Launch was amazing. It challenged all of us to act faster and listen more. Here are ten things I learned.

  1. I am not the product. People often tell me that they hate to sell themselves. So, they should quit trying. This was a very freeing thought. People do not buy you, they buy what you can do. You have to get emotionally unattached from your products. Whether doing a job, selling a product or service, or pitching a talk, it is not about you as much as what you deliver.
  2. Markets determine the value of products. As much as we might want to determine the value of what we do, we have no control – the market does. While this sounds negative, the truth is most people devalue themselves by selling BELOW what the market will pay. Think about what the market will bear, and then add value to get to that number.
  3. When I hear the same question three times, that is the market talking. Dan Miller from 48days.com really hit this point home. His comment was “when I hear the same question three times, that is the market talking. I create a product to meet that need!” Wow. This goes back to the idea of creating your first information product in 30 days. You too need to listen to the questions you are asked and realize, the market is talking.

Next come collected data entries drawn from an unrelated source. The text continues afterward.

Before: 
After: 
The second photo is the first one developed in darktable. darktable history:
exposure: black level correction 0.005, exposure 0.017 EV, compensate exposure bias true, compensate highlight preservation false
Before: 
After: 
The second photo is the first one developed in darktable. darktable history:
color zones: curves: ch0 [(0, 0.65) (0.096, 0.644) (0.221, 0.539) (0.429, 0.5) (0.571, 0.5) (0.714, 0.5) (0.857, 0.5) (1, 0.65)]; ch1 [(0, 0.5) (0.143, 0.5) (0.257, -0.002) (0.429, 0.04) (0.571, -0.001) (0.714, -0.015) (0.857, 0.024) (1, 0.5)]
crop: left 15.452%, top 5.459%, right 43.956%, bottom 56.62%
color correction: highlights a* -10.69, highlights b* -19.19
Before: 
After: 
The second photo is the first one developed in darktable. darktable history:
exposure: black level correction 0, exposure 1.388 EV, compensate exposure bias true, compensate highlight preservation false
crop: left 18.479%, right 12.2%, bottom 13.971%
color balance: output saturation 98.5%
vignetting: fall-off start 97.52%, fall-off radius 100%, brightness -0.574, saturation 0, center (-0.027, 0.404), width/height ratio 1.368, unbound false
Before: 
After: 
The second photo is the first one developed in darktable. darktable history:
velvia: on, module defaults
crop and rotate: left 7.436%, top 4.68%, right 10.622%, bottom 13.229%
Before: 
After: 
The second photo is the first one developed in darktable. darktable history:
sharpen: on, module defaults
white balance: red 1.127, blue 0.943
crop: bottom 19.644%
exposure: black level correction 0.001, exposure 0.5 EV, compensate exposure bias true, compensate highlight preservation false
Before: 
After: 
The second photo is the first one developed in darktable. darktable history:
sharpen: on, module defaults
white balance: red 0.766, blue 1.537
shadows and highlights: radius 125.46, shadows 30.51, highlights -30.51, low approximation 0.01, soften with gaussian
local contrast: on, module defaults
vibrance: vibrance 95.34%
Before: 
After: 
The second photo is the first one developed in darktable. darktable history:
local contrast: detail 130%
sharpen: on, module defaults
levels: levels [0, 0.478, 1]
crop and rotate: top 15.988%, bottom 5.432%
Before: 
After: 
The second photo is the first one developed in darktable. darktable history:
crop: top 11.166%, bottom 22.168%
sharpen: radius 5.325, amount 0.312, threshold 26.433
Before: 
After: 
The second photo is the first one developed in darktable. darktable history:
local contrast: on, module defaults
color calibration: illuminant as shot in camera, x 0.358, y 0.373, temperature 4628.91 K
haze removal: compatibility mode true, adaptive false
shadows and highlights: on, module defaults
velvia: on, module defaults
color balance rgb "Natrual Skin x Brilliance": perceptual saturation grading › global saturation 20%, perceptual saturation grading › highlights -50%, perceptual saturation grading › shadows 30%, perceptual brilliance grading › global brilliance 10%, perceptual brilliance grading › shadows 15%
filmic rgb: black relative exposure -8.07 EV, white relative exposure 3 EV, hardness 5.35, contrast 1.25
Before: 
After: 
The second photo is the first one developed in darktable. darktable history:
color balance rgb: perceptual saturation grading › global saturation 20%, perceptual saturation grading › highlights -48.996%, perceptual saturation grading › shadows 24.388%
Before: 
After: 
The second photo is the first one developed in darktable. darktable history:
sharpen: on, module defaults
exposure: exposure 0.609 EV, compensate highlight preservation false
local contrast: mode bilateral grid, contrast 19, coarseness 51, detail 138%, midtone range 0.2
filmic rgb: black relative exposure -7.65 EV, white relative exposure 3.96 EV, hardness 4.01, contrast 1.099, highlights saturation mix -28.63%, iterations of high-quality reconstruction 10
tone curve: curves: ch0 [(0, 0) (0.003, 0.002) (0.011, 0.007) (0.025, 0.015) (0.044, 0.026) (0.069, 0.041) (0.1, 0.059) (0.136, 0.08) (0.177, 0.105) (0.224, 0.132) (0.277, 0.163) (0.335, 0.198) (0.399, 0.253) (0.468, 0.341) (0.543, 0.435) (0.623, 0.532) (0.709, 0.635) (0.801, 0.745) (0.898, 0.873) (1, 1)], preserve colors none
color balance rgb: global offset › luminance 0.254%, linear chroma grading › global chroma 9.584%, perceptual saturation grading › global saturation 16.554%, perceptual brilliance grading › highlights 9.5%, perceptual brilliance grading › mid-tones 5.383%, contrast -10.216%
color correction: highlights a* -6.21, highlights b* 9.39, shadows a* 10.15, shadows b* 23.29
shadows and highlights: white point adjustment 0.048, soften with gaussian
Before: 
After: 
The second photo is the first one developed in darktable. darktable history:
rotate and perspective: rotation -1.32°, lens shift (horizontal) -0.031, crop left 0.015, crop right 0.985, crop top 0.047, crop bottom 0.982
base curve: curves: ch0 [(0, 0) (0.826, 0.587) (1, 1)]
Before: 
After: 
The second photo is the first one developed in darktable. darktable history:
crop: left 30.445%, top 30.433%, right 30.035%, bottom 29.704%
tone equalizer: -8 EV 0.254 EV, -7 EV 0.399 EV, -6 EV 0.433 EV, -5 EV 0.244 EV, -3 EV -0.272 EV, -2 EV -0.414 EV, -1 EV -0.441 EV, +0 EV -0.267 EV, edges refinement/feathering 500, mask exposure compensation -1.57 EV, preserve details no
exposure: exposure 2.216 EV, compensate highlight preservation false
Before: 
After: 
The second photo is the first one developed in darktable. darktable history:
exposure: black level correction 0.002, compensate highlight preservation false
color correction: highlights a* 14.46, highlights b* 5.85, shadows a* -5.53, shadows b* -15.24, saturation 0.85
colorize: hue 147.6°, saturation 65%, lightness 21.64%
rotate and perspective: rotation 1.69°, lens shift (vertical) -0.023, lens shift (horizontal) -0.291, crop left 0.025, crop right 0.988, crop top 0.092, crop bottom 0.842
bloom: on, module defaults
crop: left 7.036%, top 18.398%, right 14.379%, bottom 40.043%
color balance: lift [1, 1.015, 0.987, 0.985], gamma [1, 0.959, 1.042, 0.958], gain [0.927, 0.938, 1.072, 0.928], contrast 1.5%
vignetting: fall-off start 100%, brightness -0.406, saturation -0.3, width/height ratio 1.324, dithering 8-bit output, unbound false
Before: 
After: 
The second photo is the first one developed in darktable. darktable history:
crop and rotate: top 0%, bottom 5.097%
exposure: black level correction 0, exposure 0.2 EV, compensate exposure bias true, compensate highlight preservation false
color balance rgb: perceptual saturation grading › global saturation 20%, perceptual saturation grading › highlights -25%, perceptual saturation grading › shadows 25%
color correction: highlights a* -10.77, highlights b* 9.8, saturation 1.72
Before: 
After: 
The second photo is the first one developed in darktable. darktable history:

  4. You do not have to plan perfectly. Just launch and continually correct. Perfectionism is a trap. Nothing is ever perfect. Be aware that no matter how much you plan, you are wrong. Get it as close as you need to get it, then launch it into the world.
  5. Systems, not just talent, create success. No matter what you are doing, learn the system of success. Raw talent is never enough. Think of a sports team with many talented players. Often it falls apart if they have no system or proper coaching. No matter what you do, there is a system or a recipe to help you succeed. Learn the plan, follow the plan.
  6. Getting started is the key. Michael Hyatt hammered this home with the quote ”The biggest danger is not that you will get it wrong, the biggest danger is that you will not start.”
  7. We do not live in a world of scarcity. I saw many WOW moments when this hit home with our group. Scarcity tells us that if other people are already doing what we want to do, we should find a new idea. Not true! There is still plenty of market for what you do. And no one will do what you do the way you do it.
  8. Do not expect every product to hit. Throw products out fast and see what sticks. When something hits, go with it.
  9. Never wait till it’s perfect! Deliver product. When Bill Gates sold MS DOS to IBM, the product had never been created. He sold it, and then built it quickly. I can 100% guarantee you that no matter what you do, your product will NOT be perfect. Even in space travel, with all the planning and money, mistakes are made and things are overlooked. Fortunately, your mistakes will never create as much risk as space travel.
  10. Dream with the faith like a child. While not technically part of the conference, we heard the story of how a homeschooling mom wanted to teach her six year-old daughter how to live out her faith by serving others. Todd and Erica McNeal challenged their daughter to come up with a way to serve. When six year-old Jordyn wanted to send a very sick girl and her family to Disney World, Todd and Erica were shocked. Erica told me “I thought she would want to bake pies for people.” But Todd and Erica decided God could make it happen. He did. Now eight years old, Jordyn has her own ministry called Faith Like a Child. What about you and I?